▶ _EXERCISE BRIEF_
The expected answer comprises all lines from the entries that contain the string "those".

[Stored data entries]
[Start of Attachment]

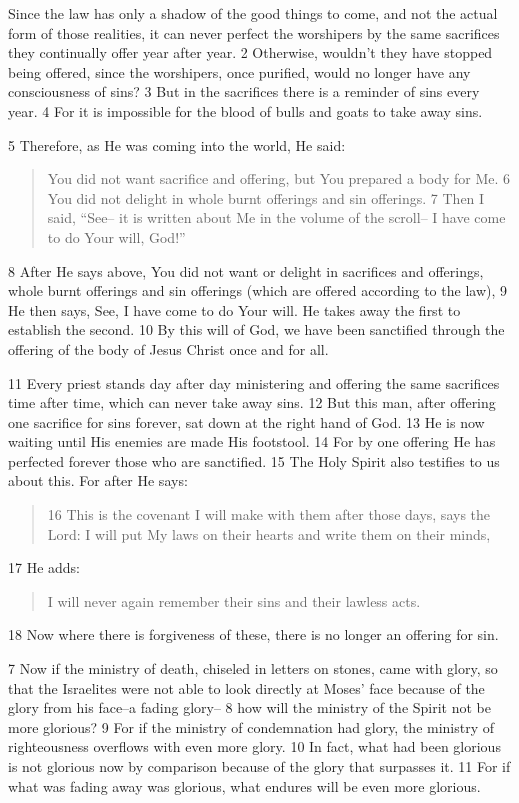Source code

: \begin{bible}

Since the law has only a shadow of the good things to come, and not the actual form of those realities, it can never perfect the worshipers by the same sacrifices they continually offer year after year. 2 Otherwise, wouldn't they have stopped being offered, since the worshipers, once purified, would no longer have any consciousness of sins? 3 But in the sacrifices there is a reminder of sins every year. 4 For it is impossible for the blood of bulls and goats to take away sins.

5 Therefore, as He was coming into the world, He said:
\begin{quote}
You did not want sacrifice and offering,
but You prepared a body for Me.
6 You did not delight
in whole burnt offerings and sin offerings.
7 Then I said, ``See--
it is written about Me
in the volume of the scroll--
I have come to do Your will, God!''
\end{quote}
8 After He says above, You did not want or delight in sacrifices and offerings, whole burnt offerings and sin offerings (which are offered according to the law), 9 He then says, See, I have come to do Your will. He takes away the first to establish the second. 10 By this will of God, we have been sanctified through the offering of the body of Jesus Christ once and for all.

11 Every priest stands day after day ministering and offering the same sacrifices time after time, which can never take away sins. 12 But this man, after offering one sacrifice for sins forever, sat down at the right hand of God. 13 He is now waiting until His enemies are made His footstool. 14 For by one offering He has perfected forever those who are sanctified. 15 The Holy Spirit also testifies to us about this. For after He says:
\begin{quote}
16 This is the covenant I will make with them
after those days, says the Lord:
I will put My laws on their hearts
and write them on their minds,
\end{quote}
17 He adds:
\begin{quote}
I will never again remember
their sins and their lawless acts.
\end{quote}
18 Now where there is forgiveness of these, there is no longer an offering for sin.


7 Now if the ministry of death, chiseled in letters on stones, came with glory, so that the Israelites were not able to look directly at Moses' face because of the glory from his face--a fading glory-- 8 how will the ministry of the Spirit not be more glorious? 9 For if the ministry of condemnation had glory, the ministry of righteousness overflows with even more glory. 10 In fact, what had been glorious is not glorious now by comparison because of the glory that surpasses it. 11 For if what was fading away was glorious, what endures will be even more glorious.


\end{bible}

[End of Attachment]

▶ _RESPONSE_
Since the law has only a shadow of the good things to come, and not the actual form of those realities, it can never perfect the worshipers by the same sacrifices they continually offer year after year. 2 Otherwise, wouldn't they have stopped being offered, since the worshipers, once purified, would no longer have any consciousness of sins? 3 But in the sacrifices there is a reminder of sins every year. 4 For it is impossible for the blood of bulls and goats to take away sins.
11 Every priest stands day after day ministering and offering the same sacrifices time after time, which can never take away sins. 12 But this man, after offering one sacrifice for sins forever, sat down at the right hand of God. 13 He is now waiting until His enemies are made His footstool. 14 For by one offering He has perfected forever those who are sanctified. 15 The Holy Spirit also testifies to us about this. For after He says:
after those days, says the Lord:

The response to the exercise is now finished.